More than 60 people were arrested during the latest Moral Monday demonstration at the North Carolina legislative building.

Many in the group of more than 60 arrested Monday at the Republican-controlled General Assembly were clergy. The arrests bring the total over six rounds of near-weekly demonstrations to more than 350.

More than 100 at last week's demonstration of 1,600 people.

During this week's protest, Congressman G.K. Butterfield showed up to support the effort.

"We are here today to express our views," Butterfield said. "This is the way we petition our government and we're going to so it very forcefully, not only today but every Monday going forward until we are heard."

Asked directly about a newspaper column from a state senator Thom Goolsby, who called the effort "Moron Monday," Butterfield said, "That's a poor choice of words. We have the same thing in Washington with congressmen making statements that are mean spirited. I would hope that this representative would not do that in the future."

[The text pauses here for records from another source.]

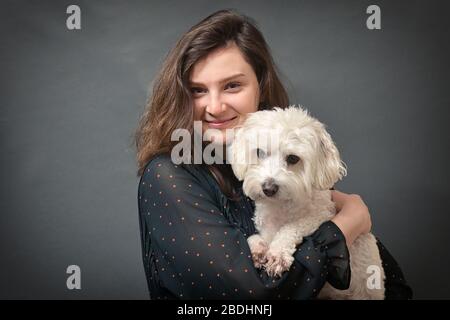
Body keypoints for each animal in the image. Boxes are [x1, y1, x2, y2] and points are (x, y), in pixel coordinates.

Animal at [230, 105, 384, 300]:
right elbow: (255, 237)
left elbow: (290, 228)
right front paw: (258, 249)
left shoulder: (321, 215)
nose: (268, 188)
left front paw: (278, 254)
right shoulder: (267, 229)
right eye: (259, 152)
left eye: (293, 158)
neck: (281, 206)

Former congressman and state Superintendent Bob Etheridge is expected to be among those joining the schoolchildren in the petitions delivery.


The NAACP and primarily left-leaning groups have been protesting cuts to social programs, changes to voting laws and other issues championed by the GOP and the McCrory administration.

"Apparently our governor and speaker and Senate leader have decided they want to be George Wallaces of the 21st century," N.C. NAACP President Rev. William Barber said before the event. "They want to run a fresh, southern strategy right here in North Carolina that excludes rather than includes."

Barber was not scheduled to be at the rally Monday. He told supporters he was at a retreat in Tennessee to discuss how to organize and continue the protests.

After last week's demonstration, McCrory called for an end to the Moral Monday protests, calling them "unlawful." At his party's NC GOP convention in Charlotte Saturday, McCrory said he was not intimidated by the protests.

"They should not be blocking the business of North Carolina," McCrory said. "They are allowed to protest, but sometimes I think we congratulate people for blocking things and being unlawful."

McCrory's comments come as state Senator Thom Goolsby published an Op-Ed in the Chatham Journal calling the protests "Moron Monday," and referring to the activists as angry "hippies."

Democratic congressman Rep. G.K. Butterfield says he plans to join protesters this evening, making him the first elected federal official to join the protest.

"I've been deeply troubled by the severe and unilateral cuts being made by the Republican-led legislature in North Carolina," Butterfield said. "The cuts to healthcare, education and unemployment insurance, just to name a few, disproportionately target low-income people, many of whom I represent in the U. S. House of Representatives."